September 13, 1987|From Times Wire Services

KINGSTON, Jamaica — Peter Tosh, an internationally known reggae musician who soared to fame with the late Bob Marley, was killed by gunmen during a robbery at his home, police said Saturday.

They said another man, Wilton (Doc) Brown, also was killed and five people were injured in the attack Friday night. Tosh's longtime companion, Andrea Marlene Brown, was among those wounded.

Police officials said three gunmen on motorcycles went to Tosh's residence in the affluent St. Andrew suburb of Kingston and demanded money. When their demand was refused, they forced the seven to the floor, shot them, and ransacked the house.

Back From Visit

Tosh had just returned from the United States and the gunmen apparently thought he had a large amount of cash with him, a detective, speaking on condition he not be identified, said.

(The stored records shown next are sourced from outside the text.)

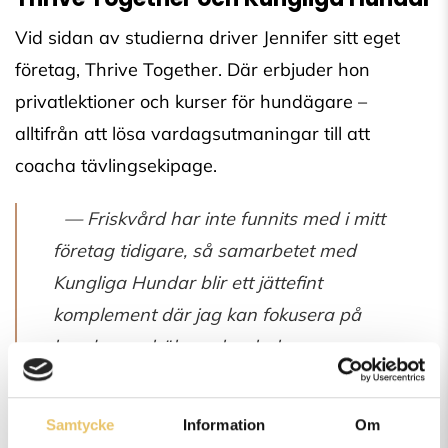
Vid sidan av studierna driver Jennifer sitt eget
företag, Thrive Together. Där erbjuder hon
privatlektioner och kurser för hundägare –
alltifrån att lösa vardagsutmaningar till att
coacha tävlingsekipage.
— Friskvård har inte funnits med i mitt
företag tidigare, så samarbetet med
Kungliga Hundar blir ett jättefint
komplement där jag kan fokusera på
hundarnas hälsa och rehab.
Hundsim, massage och mer
Samtycke
Information
Om
Hos Kungliga Hundar kommer Jennifer att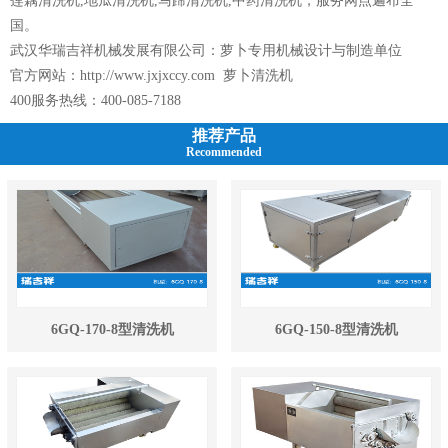
莲藕清洗机,地瓜清洗机,马蹄清洗机,中药清洗机，服务网点遍布全
国。
武汉华瑞吉祥机械发展有限公司：萝卜专用机械设计与制造单位
官方网站：
http://www.jxjxccy.com
萝卜清洗机
400服务热线：400-085-7188
推荐产品
Recommended
6GQ-170-8型清洗机
6GQ-150-8型清洗机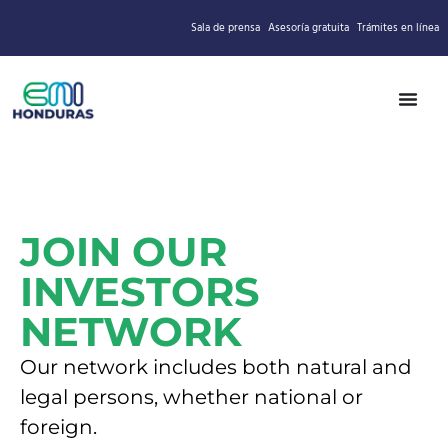
Sala de prensa
Asesoría gratuita
Trámites en línea
JOIN OUR
INVESTORS
NETWORK
Our network includes both natural and
legal persons, whether national or
foreign.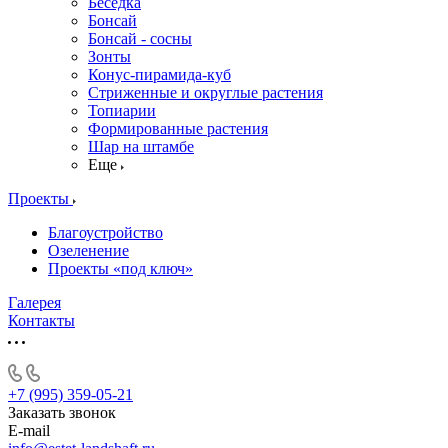
Беседка
Бонсай
Бонсай - сосны
Зонты
Конус-пирамида-куб
Стриженные и округлые растения
Топиарии
Формированные растения
Шар на штамбе
Еще
Проекты
Благоустройство
Озеленение
Проекты «под ключ»
Галерея
Контакты
+7 (995) 359-05-21
Заказать звонок
E-mail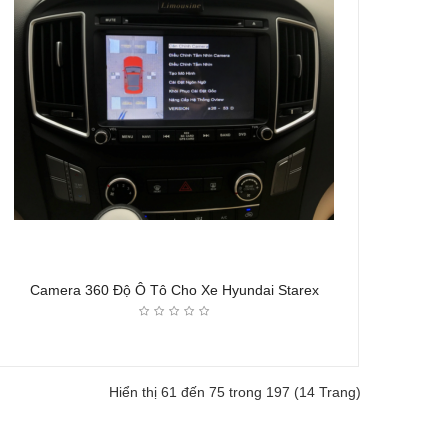
Camera 360 Độ Ô Tô Cho Xe Hyundai Starex
Hiển thị 61 đến 75 trong 197 (14 Trang)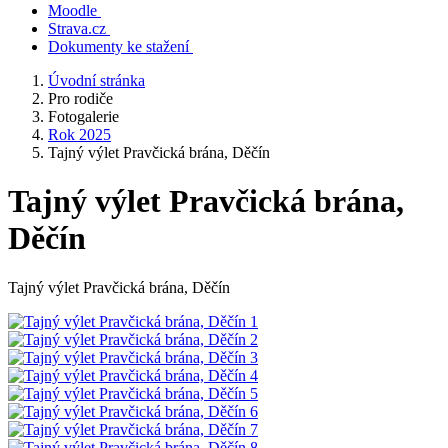
Moodle
Strava.cz
Dokumenty ke stažení
Úvodní stránka
Pro rodiče
Fotogalerie
Rok 2025
Tajný výlet Pravčická brána, Děčín
Tajný výlet Pravčická brána,
Děčín
Tajný výlet Pravčická brána, Děčín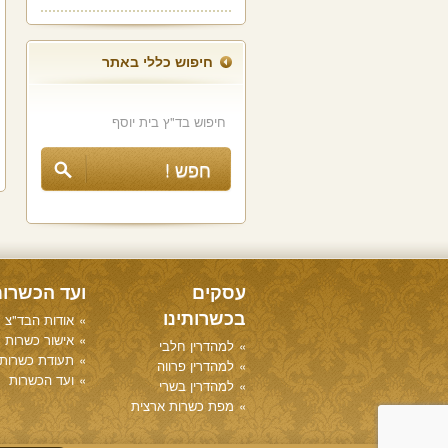
חיפוש כללי באתר
עסקים
ועד הכשרו
בכשרותינו
אודות הבד"צ
אישור כשרות
למהדרין חלבי
תעודת כשרות
למהדרין פרווה
ועד הכשרות
למהדרין בשרי
מפת כשרות ארצית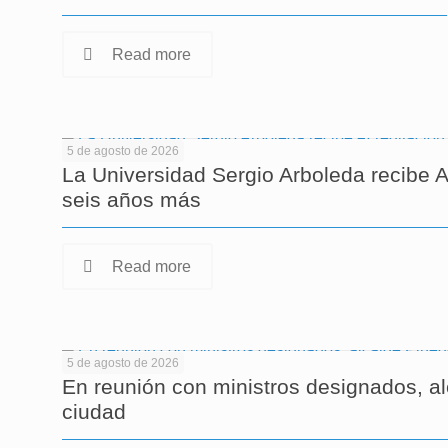
Read more
5 de agosto de 2026
La Universidad Sergio Arboleda recibe A
seis años más
Read more
5 de agosto de 2026
En reunión con ministros designados, al
ciudad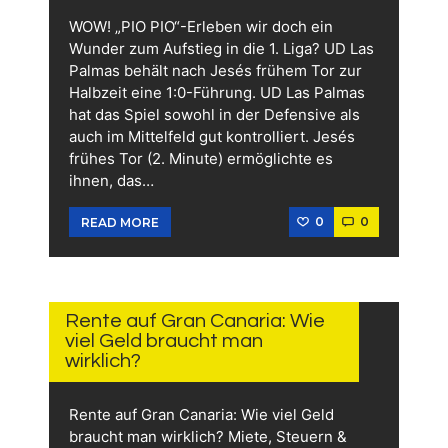
WOW! „PIO PIO“-Erleben wir doch ein
Wunder zum Aufstieg in die 1. Liga? UD Las
Palmas behält nach Jesés frühem Tor zur
Halbzeit eine 1:0-Führung. UD Las Palmas
hat das Spiel sowohl in der Defensive als
auch im Mittelfeld gut kontrolliert. Jesés
frühes Tor (2. Minute) ermöglichte es
ihnen, das…
0
0
READ MORE
11.
JUNI
2026
Rente auf Gran Canaria: Wie
viel Geld braucht man
wirklich?
Rente auf Gran Canaria: Wie viel Geld
braucht man wirklich? Miete, Steuern &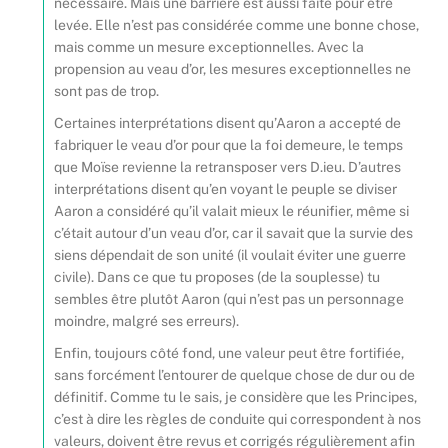
nécessaire. Mais une barrière est aussi faite pour être
levée. Elle n’est pas considérée comme une bonne chose,
mais comme un mesure exceptionnelles. Avec la
propension au veau d’or, les mesures exceptionnelles ne
sont pas de trop.
Certaines interprétations disent qu’Aaron a accepté de
fabriquer le veau d’or pour que la foi demeure, le temps
que Moïse revienne la retransposer vers D.ieu. D’autres
interprétations disent qu’en voyant le peuple se diviser
Aaron a considéré qu’il valait mieux le réunifier, même si
c’était autour d’un veau d’or, car il savait que la survie des
siens dépendait de son unité (il voulait éviter une guerre
civile). Dans ce que tu proposes (de la souplesse) tu
sembles être plutôt Aaron (qui n’est pas un personnage
moindre, malgré ses erreurs).
Enfin, toujours côté fond, une valeur peut être fortifiée,
sans forcément l’entourer de quelque chose de dur ou de
définitif. Comme tu le sais, je considère que les Principes,
c’est à dire les règles de conduite qui correspondent à nos
valeurs, doivent être revus et corrigés régulièrement afin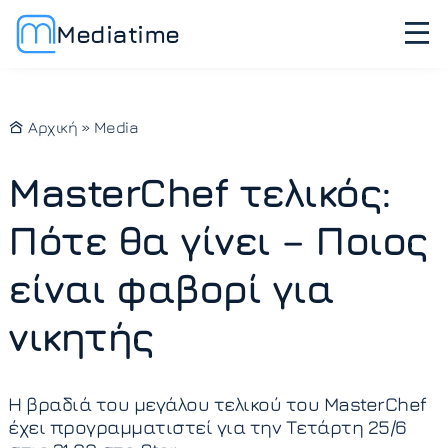
Mediatime
Αρχική
»
Media
MasterChef τελικός:
Πότε θα γίνει – Ποιος
είναι φαβορί για
νικητής
Η βραδιά του μεγάλου τελικού του MasterChef
έχει προγραμματιστεί για την Τετάρτη 25/6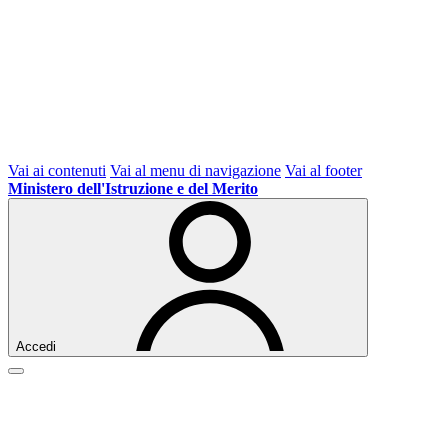
Vai ai contenuti
Vai al menu di navigazione
Vai al footer
Ministero dell'Istruzione e del Merito
Accedi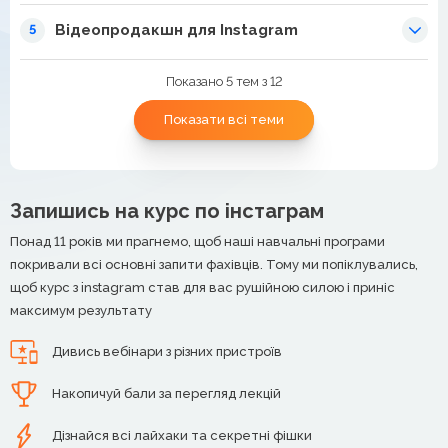
Відеопродакшн для Instagram
5
Показано 5 тем з 12
Показати всі теми
Запишись на курс по інстаграм
Понад 11 років ми прагнемо, щоб наші навчальні програми
покривали всі основні запити фахівців. Тому ми попіклувались,
щоб курс з instagram став для вас рушійною силою і приніс
максимум результату
Дивись вебінари з різних пристроїв
Накопичуй бали за перегляд лекцій
Дізнайся всі лайхаки та секретні фішки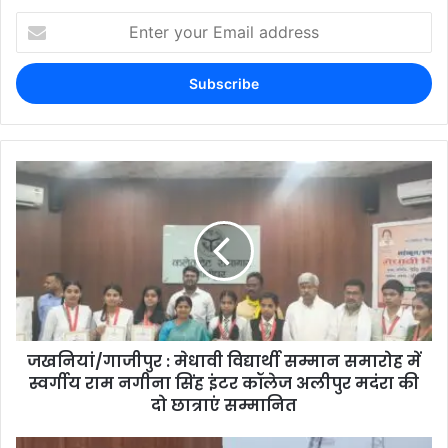
जखनियां/गाजीपुर : मेधावी विद्यार्थी सम्मान समारोह में
स्वर्गीय राम नगीना सिंह इंटर कॉलेज अलीपुर मदंरा की
दो छात्राएं सम्मानित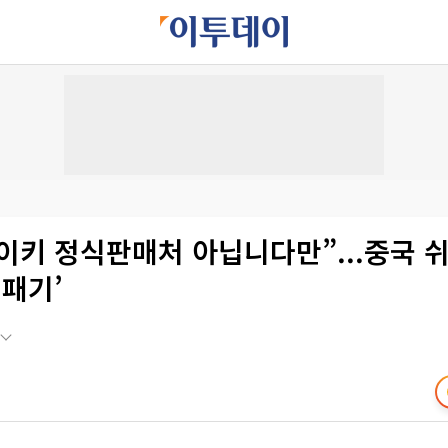
나이키 정식판매처 아닙니다만”...중국 쉬
 패기’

The detective said police have tentatively identified the gunmen based on their investigations and interviews with witnesses, but no arrests have been made.

Jamaica Radio said the attackers used 9-millimeter pistols.

Andrea Marlene Brown and three others were in stable condition Saturday at University Hospital.

But Jeff Dixon, a disc jockey with Jamaica Broadcasting Corp., was in critical condition with a bullet wound in the head, according to hospital officials.

Police identified the others who were wounded as Santa Davis, a drummer in Tosh's band, Word, Power and Sound; Dixon's wife Yvonne, and Michael Robinson, described by Jamaica Radio as another musician.

Jamaican Prime Minister Edward Seaga issued a statement deploring the slaying and extending his condolences to Tosh's family.

Jamaicans reacted with sorrow and anger to the singer's death. As news of his murder was broadcast, fans gathered near Tosh's home and at the hospital, and radio stations played his songs by the hour.

The Jamaican-born Tosh, who with Marley and Neville Livingstone formed the three-man core of the reggae group The Wailers in the 1960s, is credited with making reggae popular far beyond the shores of this English-speaking island.

Tosh, 42, wrote Marley's tune "Get Up, Stand Up," which is considered a reggae classic. Tosh left the group in 1979. Marley died in 1981 of a brain tumor.

Worked With Jagger

Tosh was perhaps best known for his collaboration with Rolling Stones lead singer Mick Jagger in "(You Got to) Walk and Don't Look Back," a song written by Smokey Robinson. He was nominated for a Grammy in 1985 for best reggae recording for "Captured Live."

Reggae--a native music characterized by a strong syncopated rhythm and influenced by rock 'n' roll and calypso--has diverse origins, with influences from the Jamaican Rastafarian religious sect, Africa, and New Orleans. Tosh was a Rastafarian and he considered smoking marijuana, or "ganja," a religious rite.